Before a business rescue plan is adopted however, there is some wiggle room and any ‘affected person’ as defined previously in this article, has the right to apply for a court order to set aside the resolution, on the grounds that there is no way of actually rescuing the company, or that proper procedure hasn’t been followed.
Two other ways that a company can be placed under business rescue is by court order, either when a person applies for a court order to place the company under supervision themselves, or during the process of liquidation or proceedings to enforce a security interest when a court orders the company under supervision.
What does a business rescue practitioner do?

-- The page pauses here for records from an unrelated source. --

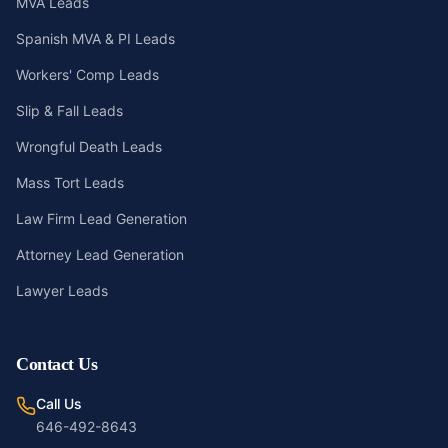
MVA Leads
Spanish MVA & PI Leads
Workers' Comp Leads
Slip & Fall Leads
Wrongful Death Leads
Mass Tort Leads
Law Firm Lead Generation
Attorney Lead Generation
Lawyer Leads
Contact Us
Call Us
646-492-8643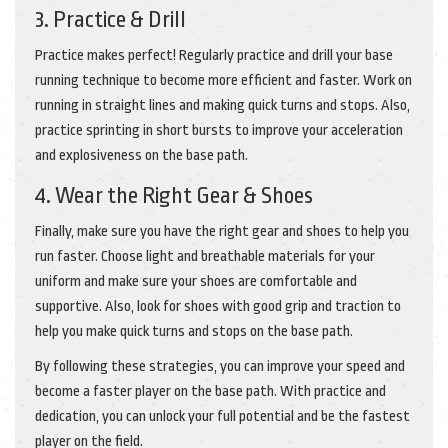
3. Practice & Drill
Practice makes perfect! Regularly practice and drill your base
running technique to become more efficient and faster. Work on
running in straight lines and making quick turns and stops. Also,
practice sprinting in short bursts to improve your acceleration
and explosiveness on the base path.
4. Wear the Right Gear & Shoes
Finally, make sure you have the right gear and shoes to help you
run faster. Choose light and breathable materials for your
uniform and make sure your shoes are comfortable and
supportive. Also, look for shoes with good grip and traction to
help you make quick turns and stops on the base path.
By following these strategies, you can improve your speed and
become a faster player on the base path. With practice and
dedication, you can unlock your full potential and be the fastest
player on the field.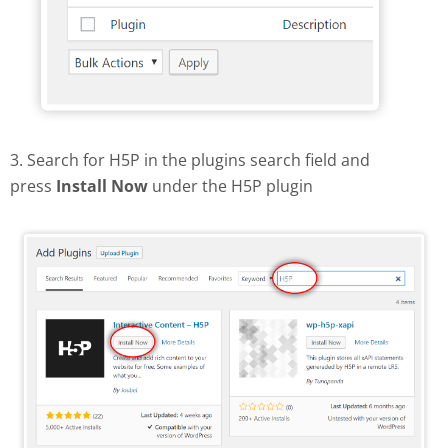
3. Search for H5P in the plugins search field and
press
Install Now
under the H5P plugin
Find and install H5P plugin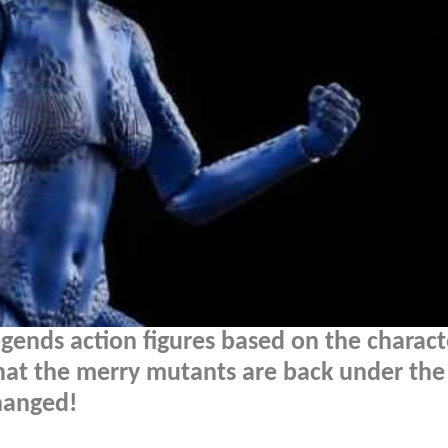
gends action figures based on the charact
at the merry mutants are back under the
changed!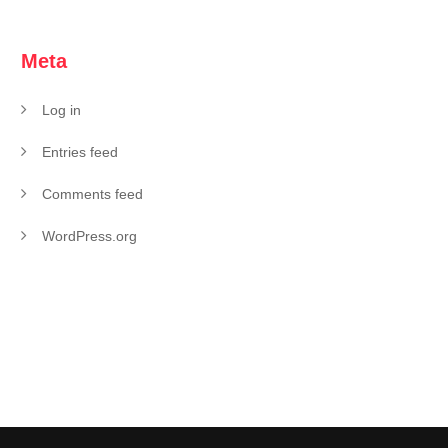
Meta
Log in
Entries feed
Comments feed
WordPress.org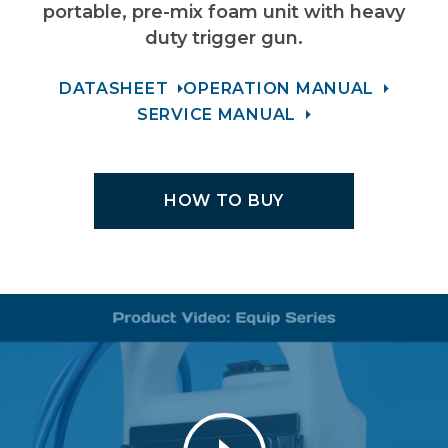
portable, pre-mix foam unit with heavy
duty trigger gun.
DATASHEET
OPERATION MANUAL
SERVICE MANUAL
HOW TO BUY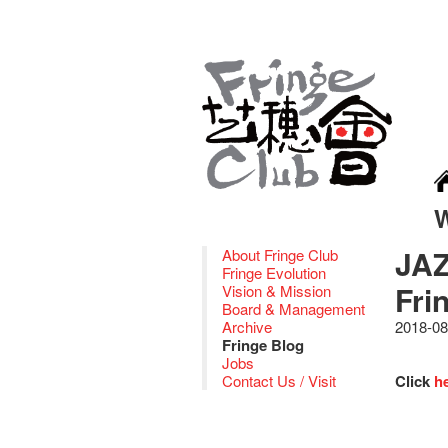
JAZ
About Fringe Club
Fringe Evolution
Fri
Vision & Mission
Board & Management
Archive
2018-08
Fringe Blog
Jobs
Contact Us / Visit
Click
h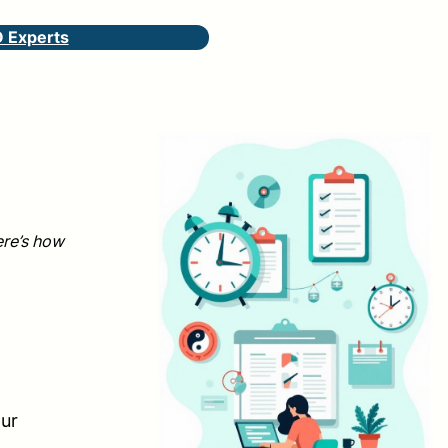
O Experts
ere’s how
g
our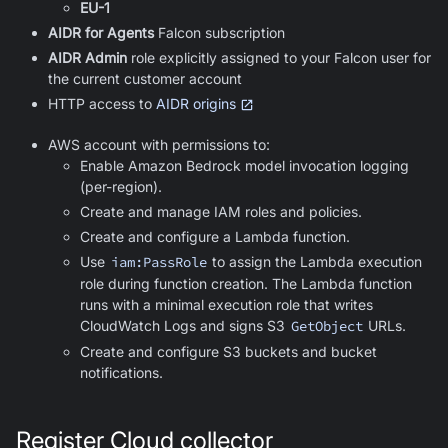
EU-1
AIDR for Agents
Falcon subscription
AIDR Admin
role explicitly assigned to your Falcon user for
the current customer account
HTTP access to
AIDR origins
AWS account with permissions to:
Enable Amazon Bedrock model invocation logging
(per-region).
Create and manage IAM roles and policies.
Create and configure a Lambda function.
Use
iam:PassRole
to assign the Lambda execution
role during function creation. The Lambda function
runs with a minimal execution role that writes
CloudWatch Logs and signs S3
GetObject
URLs.
Create and configure S3 buckets and bucket
notifications.
Register Cloud collector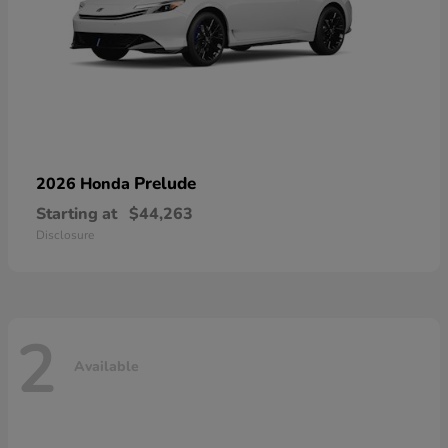
Prelude
2026 Honda
Starting at
$44,263
Disclosure
2
Available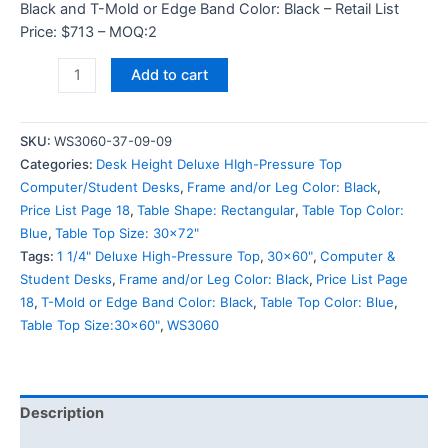
Black and T-Mold or Edge Band Color: Black – Retail List
Price: $713 – MOQ:2
Add to cart
SKU:
WS3060-37-09-09
Categories:
Desk Height Deluxe HIgh-Pressure Top
Computer/Student Desks
,
Frame and/or Leg Color: Black
,
Price List Page 18
,
Table Shape: Rectangular
,
Table Top Color:
Blue
,
Table Top Size: 30x72"
Tags:
1 1/4" Deluxe High-Pressure Top
,
30x60"
,
Computer &
Student Desks
,
Frame and/or Leg Color: Black
,
Price List Page
18
,
T-Mold or Edge Band Color: Black
,
Table Top Color: Blue
,
Table Top Size:30x60"
,
WS3060
Description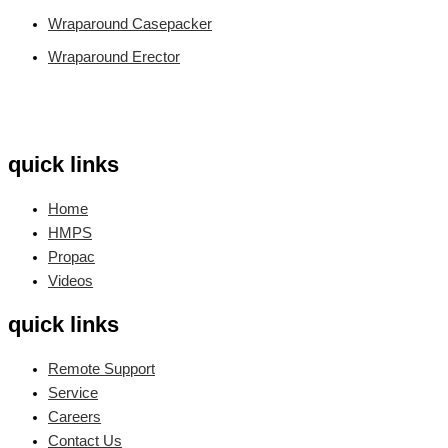
Wraparound Casepacker
Wraparound Erector
quick links
Home
HMPS
Propac
Videos
quick links
Remote Support
Service
Careers
Contact Us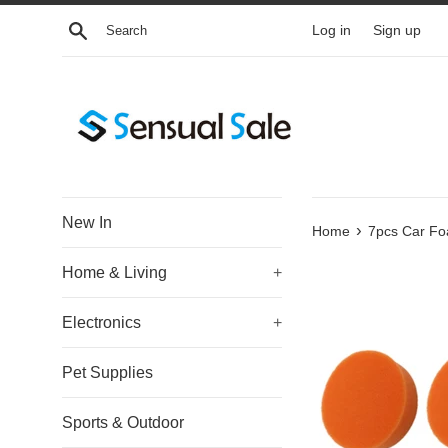
Skip
Search
Log in
Sign up
to
content
New In
›
Home
7pcs Car Foa
Home & Living
+
Electronics
+
Pet Supplies
Sports & Outdoor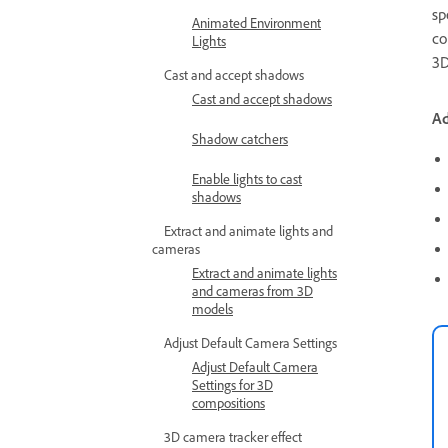
sp
Animated Environment
co
Lights
3D
Cast and accept shadows
Cast and accept shadows
A
Shadow catchers
Enable lights to cast
shadows
Extract and animate lights and
cameras
Extract and animate lights
and cameras from 3D
models
Adjust Default Camera Settings
Adjust Default Camera
Settings for 3D
compositions
3D camera tracker effect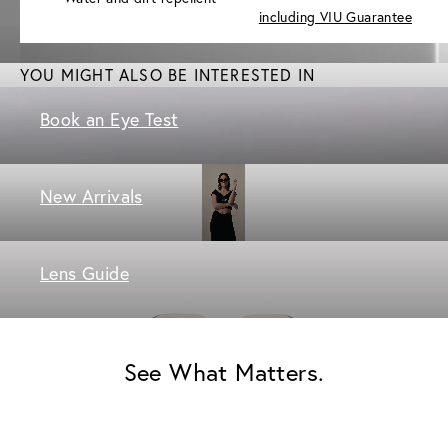
including VIU Guarantee
YOU MIGHT ALSO BE INTERESTED IN
Book an Eye Test
New Arrivals
Lens Guide
See What Matters.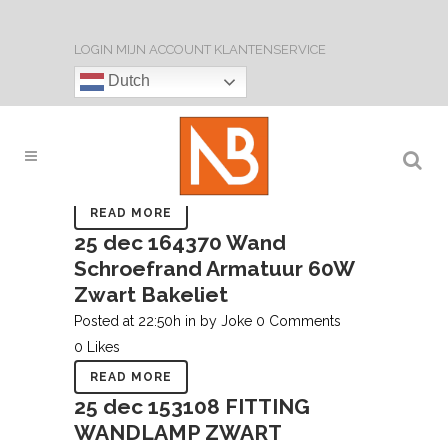
LOGIN
MIJN ACCOUNT
KLANTENSERVICE
28 feb
153109 Fitting
Dutch
Plafond of Wandlamp Zwart
Bakeliet
Posted at 20:43h
in
by
Joke
0 Comments
0
Likes
READ MORE
ARCHIVE
25 dec
164370 Wand
Schroefrand Armatuur 60W
Zwart Bakeliet
Posted at 22:50h
in
by
Joke
0 Comments
0
Likes
READ MORE
25 dec
153108 FITTING
WANDLAMP ZWART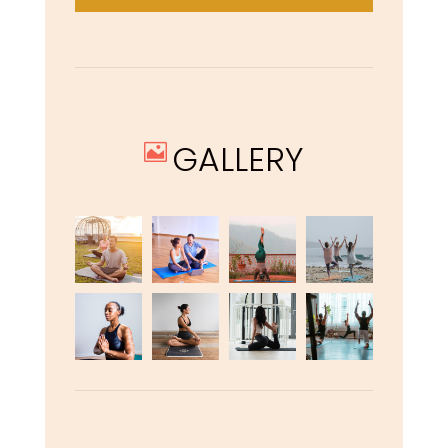
GALLERY
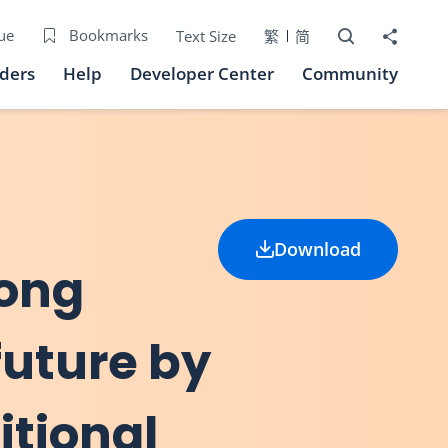
Open Search bo
Share to
ue
Bookmarks
Text Size
繁
简
iders
Help
Developer Center
Community
Download
Hong
future by
itional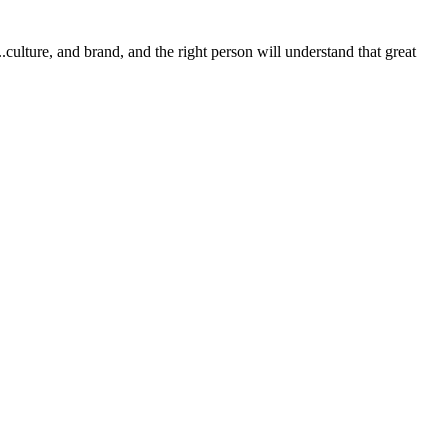
.culture, and brand, and the right person will understand that great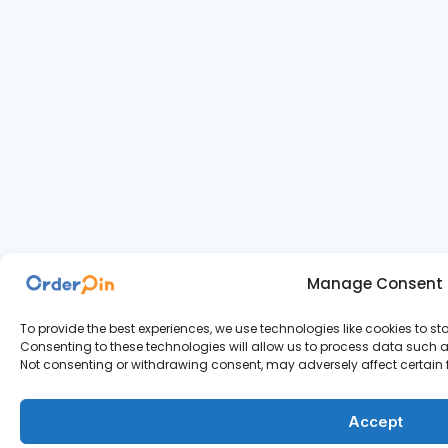
Manage Consent
To provide the best experiences, we use technologies like cookies to s
Consenting to these technologies will allow us to process data such as
Not consenting or withdrawing consent, may adversely affect certain 
Accept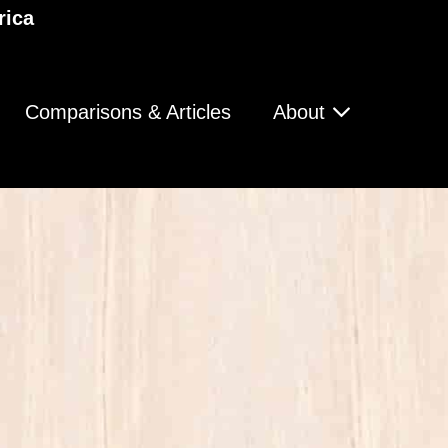
rica
Comparisons & Articles
About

A business rescue practitioner will consult with creditors and all other affected persons including the management of the company to complete a business rescue plan which must be considered by all affected persons who can either reject or accept the plan.
According to the Companies Act, ‘The practitioner must convene and preside over a meeting of creditors and any other holders of a “voting interest”, called for the purpose of considering the proposed rescue plan within 10 business days after the publication of that plan in terms of section.’
The practitioner, after consulting the credit providers and other affected individuals, and the management of the company, must prepare a solid business rescue plan for consideration and possible adoption at a meeting.
The Act further states that once a company has adopted a business rescue plan, “a creditor is not entitled to enforce any debt owed by the company immediately before the beginning of the business rescue process, except to the extent provided for in the business rescue plan.”
The board of a company may then enter into procedures to reach compromise with its creditors and all other affected persons.
Once agreement has been reached, the plan must be published “by the company within 25 business days after the date on which the practitioner was appointed,” the Act states.
This plan, once adopted, is then binding on the “company, and on each of the creditors of the company and every holder of the company’s securities.”
As soon as substantial parts of the business rescue plan has been implemented, a business rescue practitioner must file “a notice of the substantial implementation of the business rescue plan.”
Business rescue ends when the resolution to undergo the process is either set aside by a court of when the process is converted to liquidation proceedings or when a rescue practitioner has filed “with the Commission a notice of the termination of business rescue proceedings” or when a rescue plan has been rejected and no affected person has taken measures to prolong proceedings.”